Because of its favorable prognosis, this lesion should be distinguished from more malignant processes such as ACC, which carries a recurrent and metastatic potential; adenoma malignum (minimal deviation adenocarcinoma); and mesonephric adenocarcinoma. The most important of these to consider is ACC, which histologically can appear very similar to ABC. Furthermore, they both show positive reactivity to CEA, EMA, CK7, CK20, and CAM 5.2 [10]. However, cellular pleomorphism, mitoses, necrosis, stromal hyalinization, and metastasis are commonly identified in ACC but are rare or absent in ABC. Moreover, as previously discussed, immunohistochemical studies show positive reactivity to collagen IV and laminin for ACC whereas these stains do not highlight the tumor cells of ABC [10].

Other entities to consider within the differential diagnosis include small cell carcinoma of the cervix, carcinoid tumor of the cervix, carcinosarcoma of the cervix, and ectopic prostatic tissue.
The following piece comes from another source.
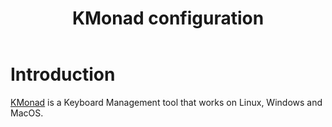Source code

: #+title: KMonad configuration

* Introduction
[[https://github.com/kmonad/kmonad][KMonad]] is a Keyboard Management tool that works on Linux, Windows and MacOS.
The last of these was ruled out in our case by using a PSA immunohistochemical marker. Again, histologic, morphologic, and immunohistochemical characteristics of ABC should distinguish it from these other entities.

Conclusion

This tumor represents the youngest reported occurrence of adenoid basal carcinoma of the cervix. This case, along with that reported by Zamecnik [3], shows that ABC may not always conform to its usual demographics, affecting women as young as their early twenties. Clinicians and pathologists alike are thereby urged to expand their age demographics for this cervical neoplasm.